- [Texte fourni]

● ● ●

Position de l’appelant

 

[8]              Il serait utile à ce stade de décrire la position de l’appelant. Il fait valoir que l’Agence du revenu du Canada (l’« ARC ») et le shérif n’ont pas montré suffisamment d’empressement à recouvrer la créance : les mesures de recouvrement prises contre la société ont été beaucoup trop tardives; si elles avaient été prises assez rapidement, il y aurait eu largement de quoi acquitter la dette dans le compte bancaire de la société; lorsque des mesures ont été engagées, les moyens pris pour découvrir des actifs ont été insuffisants et, lorsque les mesures d’exécution ont effectivement eu lieu, elles ont été trop superficielles. L’appelant fait donc valoir que les mesures d’exécution ne répondent pas aux conditions de l’alinéa 323(2)a) de la LTA.

 

Célérité

 

[9]              Les événements se sont déroulés effectivement avec lenteur. Les périodes pour lesquelles les montants de TPS nette n’ont pas été versés ont débuté en octobre 1993 et ont pris fin en mars 1995. La créance n’a été enregistrée à la Cour fédérale qu’en octobre 1998. Le shérif a été prié d’exécuter le bref en octobre 2000, il a présenté en novembre 2000 un procès-verbal de non-exécution du bref, et la cotisation en cause portait la date du 8 septembre 2003.

 

[10]         Cependant, le ministre n’est pas resté inactif durant cette période, comme le montrent les dépositions des deux témoins de l’intimée et, entre autres choses, selon l’hypothèse 11q) de la réponse de l’intimée, hypothèse qui n’a pas été contredite :

 

[traduction]

 

Entre le 17 mars 1993 et le 28 septembre 2001, le ministre a fait délivrer à l’adresse de la société et à celle de l’appelant pas moins de 33 relevés de compte indiquant la dette de la société au titre de la TPS.

 

[11]         L’appelant a produit une preuve montrant que, au 31 mars 1995, Creative Promotions avait plus de 230 000 $ en espèces à la banque et quelque 270 000 $ en actions et obligations, chiffrées à leur coût historique, tandis que le passif était inférieur à 175 000 $. L’appelant a témoigné que, en 1998, la société avait toujours suffisamment d’actifs pour payer la TPS due, encore qu’il n’ait pu offrir que des généralisations sur les fonds restants et sur la date à laquelle les actifs avaient pu être employés.

 

[12]         L’appelant a témoigné que son épouse s’occupait des questions financières, mais tous deux avaient accès au compte bancaire[4]. Quant à savoir ce qu’il était advenu des actifs de la société après qu’elle eut cessé ses activités, non seulement l’épouse de l’appelant avait elle mis la main sur une partie des fonds[5], mais encore l’appelant a affirmé[6] : [traduction] « Il s’est écoulé 14 années entre 1995 et aujourd’hui. Durant cette période, j’ai envoyé quatre enfants à l’université, et je suis passé par un divorce, ce qui a eu raison des fonds restants ». L’appelant avait aussi investi environ 20 000 $ dans l’entreprise d’un ami. Lui et ses enfants avaient donc bénéficié d’une partie des actifs encore existants de la société après le 31 mars 1995.

● ● ●

- [Description de l'exercice]
Rédigez la suite de l'extrait de jugement sur la dette de TPS de Creative Promotions, en commençant après sa dernière phrase.

● ● ●

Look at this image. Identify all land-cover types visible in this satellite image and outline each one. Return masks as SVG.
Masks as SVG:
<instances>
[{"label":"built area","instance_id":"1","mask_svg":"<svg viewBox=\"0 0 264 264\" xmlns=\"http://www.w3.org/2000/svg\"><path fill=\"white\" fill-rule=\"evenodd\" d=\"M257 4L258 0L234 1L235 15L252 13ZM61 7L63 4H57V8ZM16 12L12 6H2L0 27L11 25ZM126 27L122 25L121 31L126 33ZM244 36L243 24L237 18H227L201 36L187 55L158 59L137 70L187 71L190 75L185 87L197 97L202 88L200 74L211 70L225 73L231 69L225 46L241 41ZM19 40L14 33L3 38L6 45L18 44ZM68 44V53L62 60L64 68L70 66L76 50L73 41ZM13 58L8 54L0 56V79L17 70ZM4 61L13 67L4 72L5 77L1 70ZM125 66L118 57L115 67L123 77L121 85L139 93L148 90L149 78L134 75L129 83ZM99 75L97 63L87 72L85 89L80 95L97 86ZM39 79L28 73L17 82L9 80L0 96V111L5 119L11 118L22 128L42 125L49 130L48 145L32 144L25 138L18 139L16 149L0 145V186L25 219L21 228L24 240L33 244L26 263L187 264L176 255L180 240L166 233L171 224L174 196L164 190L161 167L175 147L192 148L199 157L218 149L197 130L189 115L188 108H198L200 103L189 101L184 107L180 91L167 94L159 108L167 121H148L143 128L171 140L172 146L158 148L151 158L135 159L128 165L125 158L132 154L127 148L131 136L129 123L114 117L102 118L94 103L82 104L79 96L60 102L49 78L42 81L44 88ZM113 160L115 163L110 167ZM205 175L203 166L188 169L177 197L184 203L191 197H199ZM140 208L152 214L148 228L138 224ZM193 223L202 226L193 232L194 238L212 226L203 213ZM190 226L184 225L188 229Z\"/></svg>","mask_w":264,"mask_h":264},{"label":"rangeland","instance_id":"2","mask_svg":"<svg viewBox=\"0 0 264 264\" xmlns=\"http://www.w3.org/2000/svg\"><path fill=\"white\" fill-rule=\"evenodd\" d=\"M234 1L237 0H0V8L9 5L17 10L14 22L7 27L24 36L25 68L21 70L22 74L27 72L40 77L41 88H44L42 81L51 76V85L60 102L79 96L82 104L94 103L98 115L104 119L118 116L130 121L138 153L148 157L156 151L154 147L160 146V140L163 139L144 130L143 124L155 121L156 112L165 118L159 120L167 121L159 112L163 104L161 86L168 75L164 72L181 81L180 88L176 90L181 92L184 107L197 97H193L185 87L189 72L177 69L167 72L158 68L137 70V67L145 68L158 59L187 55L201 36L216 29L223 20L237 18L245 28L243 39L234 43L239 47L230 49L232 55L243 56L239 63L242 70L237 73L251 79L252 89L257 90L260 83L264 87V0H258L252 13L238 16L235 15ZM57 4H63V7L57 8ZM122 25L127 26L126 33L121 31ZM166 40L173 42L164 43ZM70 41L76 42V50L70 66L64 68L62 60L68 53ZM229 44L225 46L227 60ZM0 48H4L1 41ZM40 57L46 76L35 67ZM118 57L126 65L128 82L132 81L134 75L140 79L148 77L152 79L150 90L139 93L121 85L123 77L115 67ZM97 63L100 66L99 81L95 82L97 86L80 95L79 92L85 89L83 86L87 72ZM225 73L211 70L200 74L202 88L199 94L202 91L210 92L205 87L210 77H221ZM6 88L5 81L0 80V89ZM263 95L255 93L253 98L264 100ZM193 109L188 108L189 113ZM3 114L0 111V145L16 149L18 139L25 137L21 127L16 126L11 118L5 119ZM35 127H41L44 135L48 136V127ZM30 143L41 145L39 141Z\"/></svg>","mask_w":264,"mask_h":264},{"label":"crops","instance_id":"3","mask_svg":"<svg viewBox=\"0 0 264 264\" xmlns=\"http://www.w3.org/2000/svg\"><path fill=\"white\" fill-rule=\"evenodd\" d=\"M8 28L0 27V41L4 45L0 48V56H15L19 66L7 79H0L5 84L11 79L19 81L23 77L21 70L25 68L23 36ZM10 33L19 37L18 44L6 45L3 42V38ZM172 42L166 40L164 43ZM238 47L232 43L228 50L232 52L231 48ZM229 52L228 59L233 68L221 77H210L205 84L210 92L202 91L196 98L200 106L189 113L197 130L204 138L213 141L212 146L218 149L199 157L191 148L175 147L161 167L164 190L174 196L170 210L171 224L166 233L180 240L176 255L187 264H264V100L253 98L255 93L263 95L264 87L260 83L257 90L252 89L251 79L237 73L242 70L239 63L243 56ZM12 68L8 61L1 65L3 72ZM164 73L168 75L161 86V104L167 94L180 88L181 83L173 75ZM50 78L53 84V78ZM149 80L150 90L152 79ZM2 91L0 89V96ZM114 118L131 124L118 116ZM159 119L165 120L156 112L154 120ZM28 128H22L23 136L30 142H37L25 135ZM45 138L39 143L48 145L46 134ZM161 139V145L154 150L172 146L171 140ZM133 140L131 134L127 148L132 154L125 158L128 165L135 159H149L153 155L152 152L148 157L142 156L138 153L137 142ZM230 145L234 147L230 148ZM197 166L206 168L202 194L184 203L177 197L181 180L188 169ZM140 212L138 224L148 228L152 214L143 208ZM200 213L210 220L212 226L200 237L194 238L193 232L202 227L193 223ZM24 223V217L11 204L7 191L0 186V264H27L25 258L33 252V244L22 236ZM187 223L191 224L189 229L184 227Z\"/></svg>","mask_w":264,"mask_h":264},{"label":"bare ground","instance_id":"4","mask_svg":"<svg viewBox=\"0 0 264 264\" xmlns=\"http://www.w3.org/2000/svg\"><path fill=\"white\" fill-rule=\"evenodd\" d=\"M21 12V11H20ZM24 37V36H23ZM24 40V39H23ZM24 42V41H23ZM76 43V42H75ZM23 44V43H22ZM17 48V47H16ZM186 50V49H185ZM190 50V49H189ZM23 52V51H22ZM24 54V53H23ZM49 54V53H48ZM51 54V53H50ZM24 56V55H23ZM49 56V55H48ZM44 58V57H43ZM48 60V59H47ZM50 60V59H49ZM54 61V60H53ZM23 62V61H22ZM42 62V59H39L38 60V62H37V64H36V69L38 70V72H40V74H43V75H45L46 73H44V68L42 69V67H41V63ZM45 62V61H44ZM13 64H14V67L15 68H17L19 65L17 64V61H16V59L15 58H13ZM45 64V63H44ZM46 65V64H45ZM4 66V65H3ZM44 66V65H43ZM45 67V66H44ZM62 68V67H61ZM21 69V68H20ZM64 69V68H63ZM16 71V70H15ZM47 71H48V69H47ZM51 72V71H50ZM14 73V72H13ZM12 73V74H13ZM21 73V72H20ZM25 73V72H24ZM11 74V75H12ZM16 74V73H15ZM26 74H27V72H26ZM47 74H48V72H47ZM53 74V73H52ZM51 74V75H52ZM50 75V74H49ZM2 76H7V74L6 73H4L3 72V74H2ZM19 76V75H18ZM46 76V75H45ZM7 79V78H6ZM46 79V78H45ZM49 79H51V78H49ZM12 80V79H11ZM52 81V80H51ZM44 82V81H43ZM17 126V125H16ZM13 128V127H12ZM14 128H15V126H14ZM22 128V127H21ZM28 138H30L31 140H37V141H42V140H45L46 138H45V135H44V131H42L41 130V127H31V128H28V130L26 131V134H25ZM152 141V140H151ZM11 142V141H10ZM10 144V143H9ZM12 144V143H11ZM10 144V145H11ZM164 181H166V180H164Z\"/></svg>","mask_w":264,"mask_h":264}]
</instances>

● ● ●

- [Réponse]
 

[13]         La question de savoir si la société avait ou non suffisamment d’actifs pour payer la TPS due, si le ministre avait tenté de saisir lesdits actifs en 1998, ne change rien à la responsabilité de l’appelant, ni d’ailleurs à la lenteur des mesures de recouvrement. Il faut se rappeler qu’il incombe à la société d’acquitter la dette et à l’appelant, en tant qu’administrateur, de voir à ce que la dette soit acquittée. Il ne fait aucun doute que la période en question fut une période très difficile dans la vie de l’appelant, mais cela ne change pas ses responsabilités d’administrateur.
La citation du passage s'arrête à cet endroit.